RJW Logistics Group signed the largest lease in the quarter, a 1.1M SF commitment at 201 W. Compass Blvd. in Joliet. Ikea subleased 990K SF in the same Chicago suburb in Q2. Colliers expects that submarket to see a continued decline in vacancy rate over the next six months, driven by sustained strong tenant demand.

The demand hasn’t yet filled the swath of speculative builds delivered in 2023 and 2024. Many developers are holding off on breaking ground as they wait for absorption to catch up, leading the pace of new industrial construction to fall dramatically compared to historical highs in the past few years.

Some of the speculative construction built in previous years is starting to get absorbed, Perez said. Tenants looking for large spaces have a dwindling number of options, as most of the new speculative construction has been smaller buildings. 

Just one speculative project over 1M SF is under construction, a 1.2M SF build from DHL in Plainfield, according to Colliers, which Perez said is set to deliver in the second quarter. Northern Builders and Trammell Crow Co. also have speculative projects in the works totaling 802K SF and 788K SF, respectively. 

At the end of June, the development pipeline consisted of 33 buildings totaling 9.3M SF, an 11% decline from last quarter and the fourth consecutive quarterly decline. The pipeline is at its lowest level of active construction since the second quarter of 2018.

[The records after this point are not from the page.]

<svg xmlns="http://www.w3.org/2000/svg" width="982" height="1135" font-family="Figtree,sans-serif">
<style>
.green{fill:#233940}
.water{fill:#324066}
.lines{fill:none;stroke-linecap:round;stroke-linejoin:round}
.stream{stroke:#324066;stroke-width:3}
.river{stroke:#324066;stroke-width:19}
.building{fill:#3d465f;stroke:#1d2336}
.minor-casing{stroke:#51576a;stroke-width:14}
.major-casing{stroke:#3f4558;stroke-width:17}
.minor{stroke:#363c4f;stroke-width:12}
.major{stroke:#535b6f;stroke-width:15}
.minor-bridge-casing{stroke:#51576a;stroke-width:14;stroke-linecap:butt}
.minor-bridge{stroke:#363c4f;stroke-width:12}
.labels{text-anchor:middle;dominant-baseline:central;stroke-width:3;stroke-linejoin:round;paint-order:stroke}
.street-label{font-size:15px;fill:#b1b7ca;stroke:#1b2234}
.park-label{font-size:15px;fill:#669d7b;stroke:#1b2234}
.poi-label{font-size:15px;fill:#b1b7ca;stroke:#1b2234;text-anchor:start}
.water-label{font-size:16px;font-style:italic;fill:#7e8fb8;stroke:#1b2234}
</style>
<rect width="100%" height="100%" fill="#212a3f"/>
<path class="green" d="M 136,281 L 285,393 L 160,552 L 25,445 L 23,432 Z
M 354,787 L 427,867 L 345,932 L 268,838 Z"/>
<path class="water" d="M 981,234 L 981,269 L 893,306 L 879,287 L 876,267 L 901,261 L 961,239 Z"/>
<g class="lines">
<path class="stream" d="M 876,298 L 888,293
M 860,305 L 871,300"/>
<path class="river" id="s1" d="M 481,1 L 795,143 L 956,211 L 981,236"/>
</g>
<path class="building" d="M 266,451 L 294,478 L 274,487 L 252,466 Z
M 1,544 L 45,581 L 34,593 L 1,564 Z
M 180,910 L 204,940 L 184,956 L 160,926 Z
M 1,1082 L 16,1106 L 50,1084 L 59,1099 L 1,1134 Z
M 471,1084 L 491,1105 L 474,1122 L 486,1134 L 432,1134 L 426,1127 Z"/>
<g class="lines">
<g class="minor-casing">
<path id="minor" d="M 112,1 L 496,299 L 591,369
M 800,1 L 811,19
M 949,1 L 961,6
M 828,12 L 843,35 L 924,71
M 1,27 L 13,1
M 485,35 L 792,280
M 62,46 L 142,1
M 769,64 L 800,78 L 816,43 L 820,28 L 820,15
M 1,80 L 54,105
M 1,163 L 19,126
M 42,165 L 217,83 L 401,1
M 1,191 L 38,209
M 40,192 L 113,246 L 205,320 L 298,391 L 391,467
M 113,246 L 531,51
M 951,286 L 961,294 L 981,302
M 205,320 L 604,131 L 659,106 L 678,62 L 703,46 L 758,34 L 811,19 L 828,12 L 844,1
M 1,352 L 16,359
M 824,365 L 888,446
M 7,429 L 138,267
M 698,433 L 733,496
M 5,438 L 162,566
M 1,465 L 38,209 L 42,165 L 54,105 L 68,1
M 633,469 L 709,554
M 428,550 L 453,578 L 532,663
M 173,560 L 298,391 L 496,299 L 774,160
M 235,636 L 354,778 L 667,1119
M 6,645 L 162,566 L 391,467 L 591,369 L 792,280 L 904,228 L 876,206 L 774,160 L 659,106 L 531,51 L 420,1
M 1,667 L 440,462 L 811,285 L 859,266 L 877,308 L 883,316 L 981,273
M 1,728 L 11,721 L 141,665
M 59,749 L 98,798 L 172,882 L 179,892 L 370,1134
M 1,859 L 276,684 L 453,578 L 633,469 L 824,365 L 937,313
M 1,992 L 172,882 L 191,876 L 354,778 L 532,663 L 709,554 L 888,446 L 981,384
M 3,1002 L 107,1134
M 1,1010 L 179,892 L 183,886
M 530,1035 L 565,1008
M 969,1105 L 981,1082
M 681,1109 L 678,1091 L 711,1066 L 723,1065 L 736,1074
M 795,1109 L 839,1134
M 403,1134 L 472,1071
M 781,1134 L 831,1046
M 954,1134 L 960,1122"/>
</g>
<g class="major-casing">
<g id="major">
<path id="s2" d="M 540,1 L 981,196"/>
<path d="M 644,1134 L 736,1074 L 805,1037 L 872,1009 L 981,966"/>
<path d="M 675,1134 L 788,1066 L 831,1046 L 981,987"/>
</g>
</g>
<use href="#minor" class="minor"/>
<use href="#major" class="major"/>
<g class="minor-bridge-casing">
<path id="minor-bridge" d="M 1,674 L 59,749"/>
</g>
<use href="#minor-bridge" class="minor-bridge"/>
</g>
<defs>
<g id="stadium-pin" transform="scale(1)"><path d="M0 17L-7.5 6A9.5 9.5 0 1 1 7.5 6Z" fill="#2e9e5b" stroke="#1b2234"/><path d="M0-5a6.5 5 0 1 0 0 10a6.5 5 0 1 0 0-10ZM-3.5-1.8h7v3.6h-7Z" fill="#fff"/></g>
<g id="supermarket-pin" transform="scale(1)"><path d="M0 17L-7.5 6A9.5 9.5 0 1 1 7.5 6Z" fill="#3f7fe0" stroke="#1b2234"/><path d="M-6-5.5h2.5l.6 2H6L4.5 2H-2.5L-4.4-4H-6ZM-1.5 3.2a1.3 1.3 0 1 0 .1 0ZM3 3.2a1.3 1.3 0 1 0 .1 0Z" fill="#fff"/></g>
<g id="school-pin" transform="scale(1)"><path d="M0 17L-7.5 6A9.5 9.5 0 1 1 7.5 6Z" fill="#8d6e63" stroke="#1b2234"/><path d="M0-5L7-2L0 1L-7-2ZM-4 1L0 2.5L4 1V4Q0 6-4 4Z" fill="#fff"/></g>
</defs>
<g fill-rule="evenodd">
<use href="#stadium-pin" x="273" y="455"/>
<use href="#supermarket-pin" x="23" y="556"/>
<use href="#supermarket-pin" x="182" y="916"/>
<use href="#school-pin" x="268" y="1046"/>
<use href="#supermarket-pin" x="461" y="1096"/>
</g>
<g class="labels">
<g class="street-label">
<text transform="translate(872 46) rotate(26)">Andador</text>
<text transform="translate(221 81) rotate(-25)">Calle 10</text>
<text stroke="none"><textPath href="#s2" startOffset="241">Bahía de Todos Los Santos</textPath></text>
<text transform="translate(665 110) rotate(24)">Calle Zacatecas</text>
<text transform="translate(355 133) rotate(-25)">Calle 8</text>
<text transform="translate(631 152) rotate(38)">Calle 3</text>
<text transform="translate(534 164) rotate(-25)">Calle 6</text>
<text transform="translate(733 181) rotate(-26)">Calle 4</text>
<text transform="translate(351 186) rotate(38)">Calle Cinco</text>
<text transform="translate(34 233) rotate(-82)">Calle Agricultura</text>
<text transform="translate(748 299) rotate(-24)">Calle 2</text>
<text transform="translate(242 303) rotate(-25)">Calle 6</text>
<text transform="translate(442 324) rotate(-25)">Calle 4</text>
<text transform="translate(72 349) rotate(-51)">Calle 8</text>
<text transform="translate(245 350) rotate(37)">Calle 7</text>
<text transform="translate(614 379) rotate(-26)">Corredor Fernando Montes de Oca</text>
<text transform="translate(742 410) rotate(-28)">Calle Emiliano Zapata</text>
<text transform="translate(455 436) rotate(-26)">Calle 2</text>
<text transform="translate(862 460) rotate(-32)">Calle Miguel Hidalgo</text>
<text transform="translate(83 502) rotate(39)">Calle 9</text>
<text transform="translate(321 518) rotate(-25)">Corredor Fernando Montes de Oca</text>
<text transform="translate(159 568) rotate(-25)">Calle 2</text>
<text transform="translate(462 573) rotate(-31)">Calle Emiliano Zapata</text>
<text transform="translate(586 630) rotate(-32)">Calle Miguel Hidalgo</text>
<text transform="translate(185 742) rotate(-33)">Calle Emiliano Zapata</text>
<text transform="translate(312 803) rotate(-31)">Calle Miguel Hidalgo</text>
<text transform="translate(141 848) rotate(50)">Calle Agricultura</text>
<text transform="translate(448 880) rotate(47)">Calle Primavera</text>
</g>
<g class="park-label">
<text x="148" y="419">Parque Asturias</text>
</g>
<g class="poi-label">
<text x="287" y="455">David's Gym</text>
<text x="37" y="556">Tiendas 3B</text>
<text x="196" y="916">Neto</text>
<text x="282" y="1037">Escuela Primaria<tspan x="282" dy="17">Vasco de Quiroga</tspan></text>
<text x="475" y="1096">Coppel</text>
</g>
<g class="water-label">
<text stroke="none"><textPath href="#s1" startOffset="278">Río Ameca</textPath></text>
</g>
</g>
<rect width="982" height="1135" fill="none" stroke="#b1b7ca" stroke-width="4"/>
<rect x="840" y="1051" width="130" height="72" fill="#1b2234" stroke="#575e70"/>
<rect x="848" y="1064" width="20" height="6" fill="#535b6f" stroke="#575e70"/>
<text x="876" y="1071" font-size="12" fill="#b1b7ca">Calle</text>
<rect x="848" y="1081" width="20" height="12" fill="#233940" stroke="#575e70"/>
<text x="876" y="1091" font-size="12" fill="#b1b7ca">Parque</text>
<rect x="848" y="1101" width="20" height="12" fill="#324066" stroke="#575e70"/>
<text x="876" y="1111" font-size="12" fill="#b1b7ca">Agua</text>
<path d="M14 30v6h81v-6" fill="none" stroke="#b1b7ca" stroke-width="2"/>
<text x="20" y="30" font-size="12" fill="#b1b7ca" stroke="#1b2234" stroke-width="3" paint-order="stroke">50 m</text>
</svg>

“Construction is not going to pick up anytime soon,” Perez said. “When I follow up with developers on when they think they’ll start, they keep pushing it to the next quarter and the next quarter.”

Part of the delay has to do with the tough financing environment for new construction. Another component is the sheer amount of newly built space still available. 

Of the 33.1M SF of industrial space delivered in Chicago in 2023, 61% had been leased through June 2025, Perez said. Just 32% of the industrial properties that came online in 2024 have found tenants, she said. The vacancy rate on recent spec development is more than 15.2%, which accounts for most of the market’s overall vacancy. 

“There’s no reason why we should build new buildings when there's new buildings still available,” Perez said.